L’unico concerto a pagamento dell’ottava edizione di Sile JazzSuoni senza frontiere”, ha richiamato una platea di appassionati nell’accogliente e dalla buona acustica auditorium Stefanini – preferito per apprensioni meteorologiche  alla piazza Rinaldi – per ascoltare l’ultimo progetto, “Still Dreaming” del tenorsassofonista Joshua Redman (1969), figlio d’arte del sassofonista Dewey (1931-2006).

Il quartetto si propone di celebrare “Old and new dreams”, “una delle più grandi band”, secondo la definizione data da Joshua Redman nel corso del set. Si è trattato di un quartetto colemaniano, ossia di musicisti “anziani” che avevano militato nel gruppo di Ornette ColemanCharlie Haden, Don Cherry, Dewey Redman, Ed Blackwell -, fondato nell’ottobre del 1976, attivo fino al 1982.

§ Righe di dati
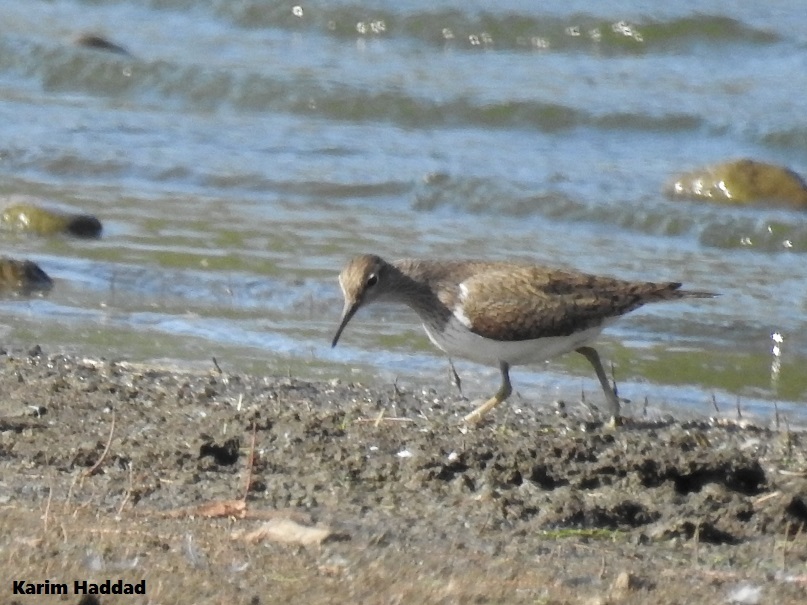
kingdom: Animalia
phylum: Chordata
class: Aves
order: Charadriiformes
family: Scolopacidae
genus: Actitis
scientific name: Actitis hypoleucos
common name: Common sandpiper
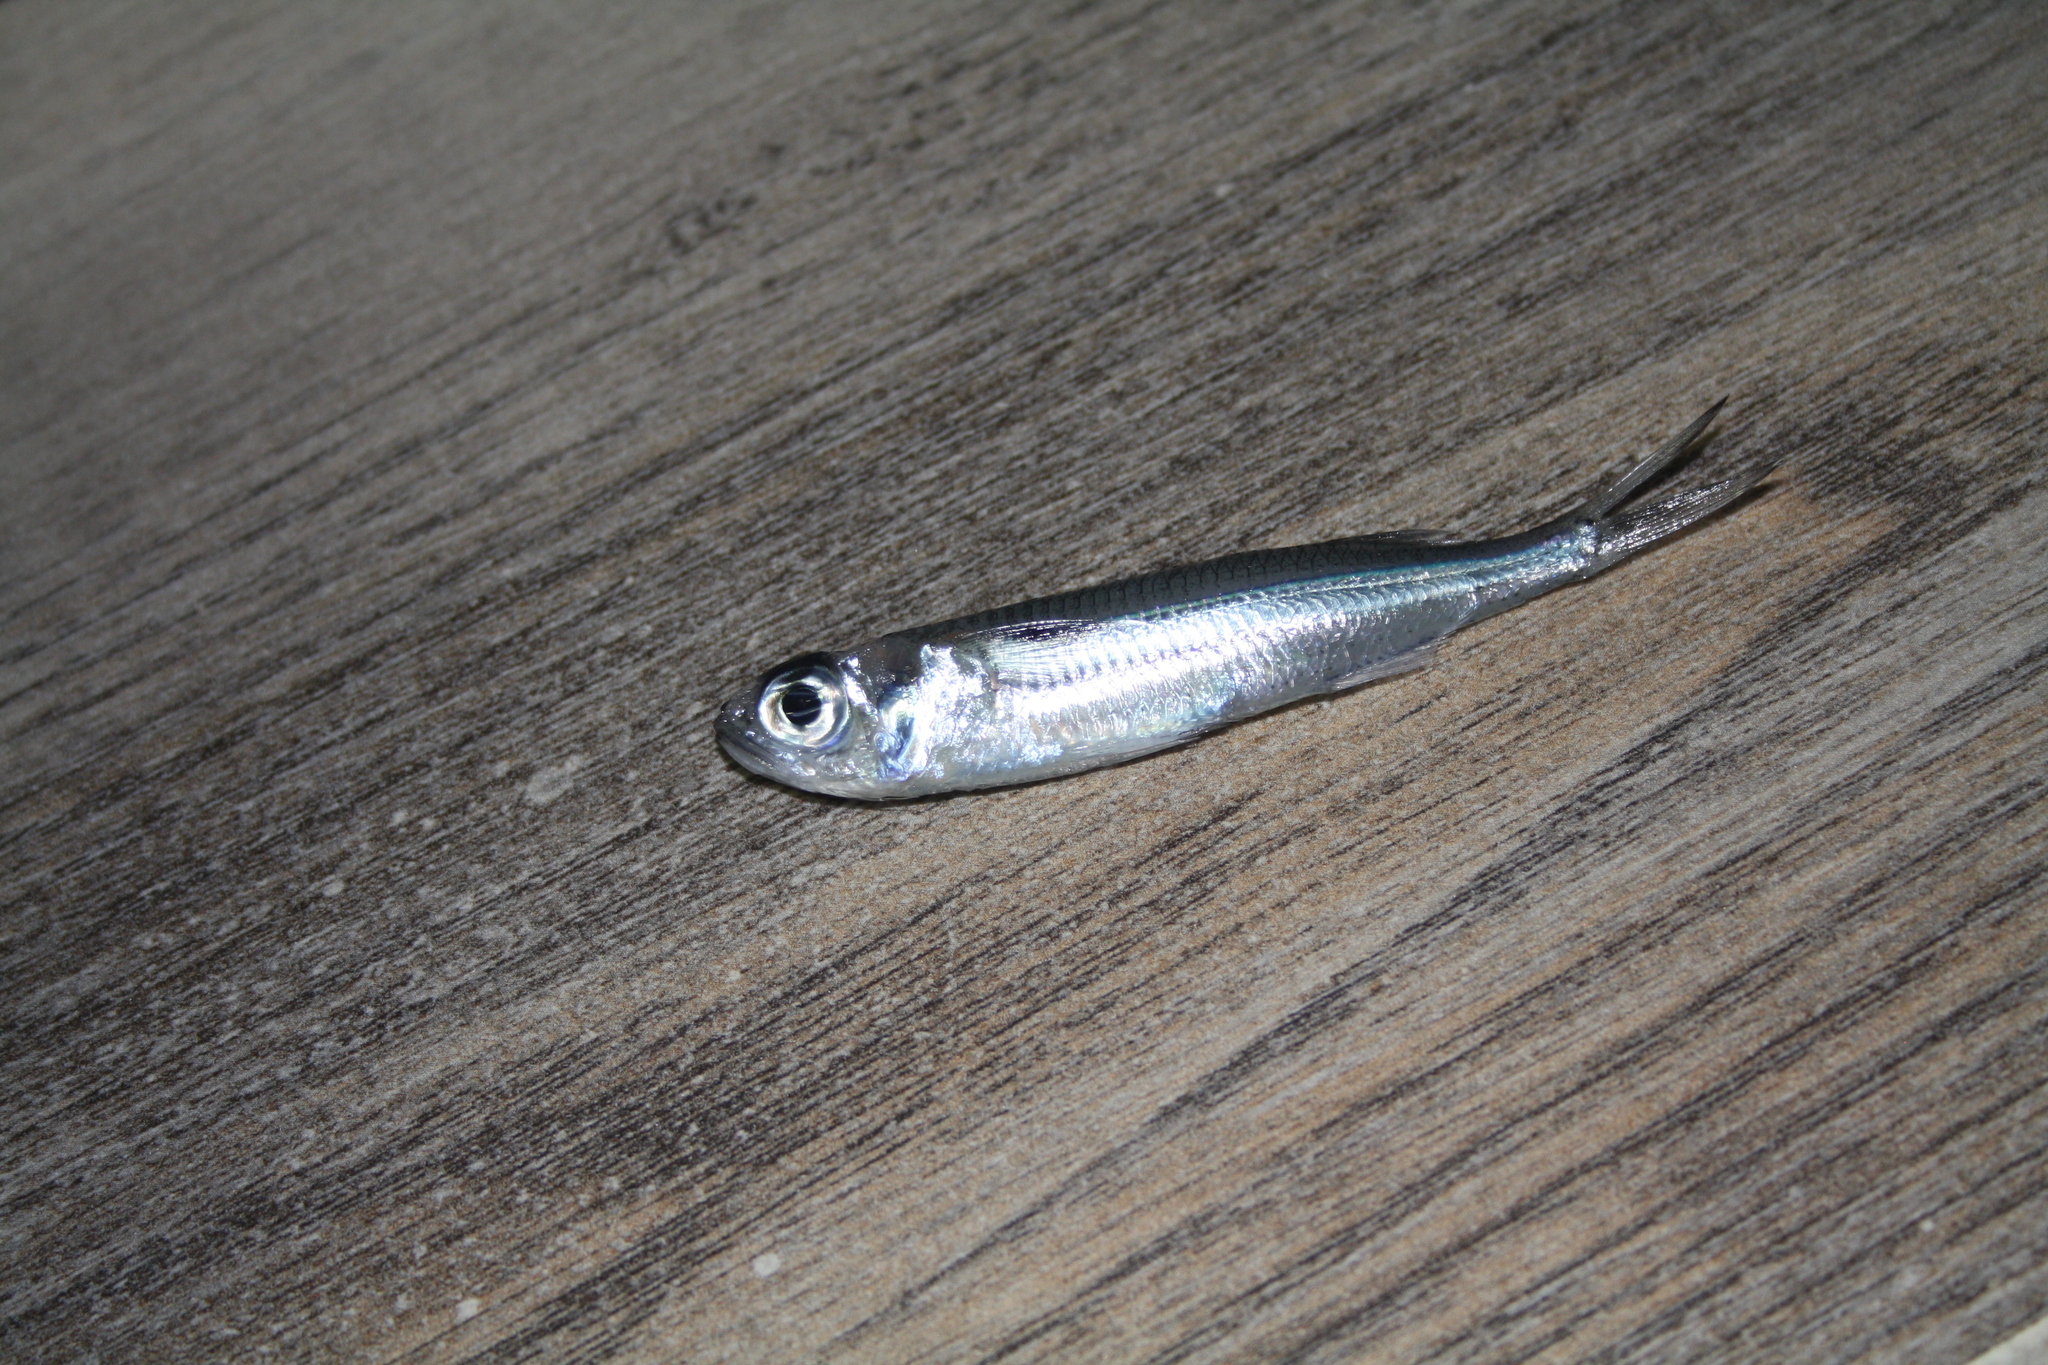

§ Consegna esercizio
Copia dal brano sul concerto di Joshua Redman il tratto da "L’unico concerto a" fino a "sassofonista Dewey (1931-2006).". Le righe di dati non servono a nulla qui.

§ Risposta
L’unico concerto a pagamento dell’ottava edizione di Sile JazzSuoni senza frontiere”, ha richiamato una platea di appassionati nell’accogliente e dalla buona acustica auditorium Stefanini – preferito per apprensioni meteorologiche  alla piazza Rinaldi – per ascoltare l’ultimo progetto, “Still Dreaming” del tenorsassofonista Joshua Redman (1969), figlio d’arte del sassofonista Dewey (1931-2006).